Return the records exactly, please. Every line should match.

INFORMATION GIVEN:
*** Block opens ***
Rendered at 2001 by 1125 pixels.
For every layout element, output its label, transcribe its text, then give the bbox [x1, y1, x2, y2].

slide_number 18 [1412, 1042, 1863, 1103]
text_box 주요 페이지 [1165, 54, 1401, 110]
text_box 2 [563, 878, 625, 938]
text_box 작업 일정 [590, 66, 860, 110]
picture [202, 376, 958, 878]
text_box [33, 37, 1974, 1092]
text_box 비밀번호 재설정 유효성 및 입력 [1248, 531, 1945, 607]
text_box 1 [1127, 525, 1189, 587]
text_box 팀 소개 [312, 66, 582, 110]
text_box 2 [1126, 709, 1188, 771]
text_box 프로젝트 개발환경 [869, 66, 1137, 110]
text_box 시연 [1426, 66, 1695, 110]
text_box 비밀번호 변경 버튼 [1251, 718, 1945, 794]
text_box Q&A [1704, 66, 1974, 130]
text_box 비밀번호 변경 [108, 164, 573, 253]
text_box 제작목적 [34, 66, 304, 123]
*** Block closes ***
EXPECTED OUTPUT:
Rendered at 2001 by 1125 pixels.
For every layout element, output its label, transcribe its text, then give the bbox [x1, y1, x2, y2].

slide_number 18 [1412, 1042, 1863, 1103]
text_box 주요 페이지 [1165, 54, 1401, 110]
text_box 2 [563, 878, 625, 938]
text_box 작업 일정 [590, 66, 860, 110]
picture [202, 376, 958, 878]
text_box [33, 37, 1974, 1092]
text_box 비밀번호 재설정 유효성 및 입력 [1248, 531, 1945, 607]
text_box 1 [1127, 525, 1189, 587]
text_box 팀 소개 [312, 66, 582, 110]
text_box 2 [1126, 709, 1188, 771]
text_box 프로젝트 개발환경 [869, 66, 1137, 110]
text_box 시연 [1426, 66, 1695, 110]
text_box 비밀번호 변경 버튼 [1251, 718, 1945, 794]
text_box Q&A [1704, 66, 1974, 130]
text_box 비밀번호 변경 [108, 164, 573, 253]
text_box 제작목적 [34, 66, 304, 123]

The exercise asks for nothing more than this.